FPH: Sissy Spacek, in addition to starring in Carrie (1976), was also the set dresser on your previous film Phantom of the Paradise (1974). Had you seen Spacek in Badlands (1973), and when did you know you would cast her as Carrie?
De Palma: Not until I saw her screen test. I had somebody else in mind for the part. Sissy had a commercial she was going to do that weekend. She asked me what I thought and I said, ‘Sissy, I’m leaning towards this other girl.’ But she blew off the commercial and did the audition, and it blew everybody away. And yes, I had seen Badlands.
How did you get hooked up with Paul Williams for Phantom of the Paradise?
Kind of by luck. It’s difficult to get big rock groups, or established songwriters, to write complete scores for movies. We were very fortunate that Paul liked the material and had the ideas for the songs as well as the permutations of the original song that the Phantom sings.
In Passion we see a video that goes viral. Was that based on a real video?

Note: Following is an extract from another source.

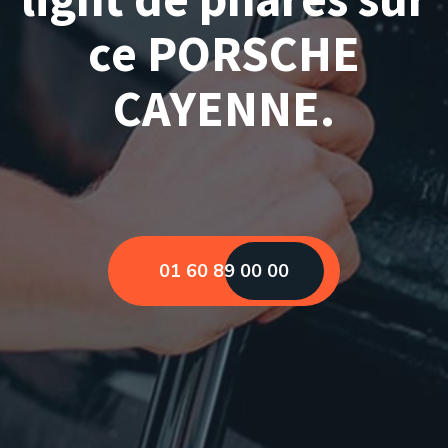
ce PORSCHE
CAYENNE.
01 60 89 00 00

Yes, that’s based on an actual video. I got that idea because of a video made by two girls, and that’s what you see. I almost exactly duplicated it in the film. They put it on the Internet and it went viral, and later it was discovered that it was done by a couple of advertising executives.
I’ve heard that composer Bernard Herrmann was responsible for dropping the third act of Obsession (1976)?
Paul [Schrader, the screenwriter] was very unhappy the way we did not do the third act as he’d written it. He divorced himself from the movie because of that. What did happen was Benny’s idea that you didn’t need the third act. It had nothing to do with whether he’d do the movie or not. He said to me you don’t need the third act; it’s just a repetition of what happens at the end of the second act. And he was right.
Many of your movies feature conspiracy plots. Blow Out (1981) is practically a template for how the Zapruder film was re-edited. And Snake Eyes (1998) concerns a military coup and assassination. What helped to form your opinions on such matters?
I’m a child of the ‘60s. That’s when we discovered our government was and is still lying to us so blatantly. I’m fascinated with revealing the truth behind the lie. Look at this whole NSA issue — Oh, we just happen to be eavesdropping on everybody. Can you really believe that anything you do on the Internet isn’t on some server in the basement of some NSA establishment?
Passion opens in Houston this weekend at the Sundance Cinemas Houston.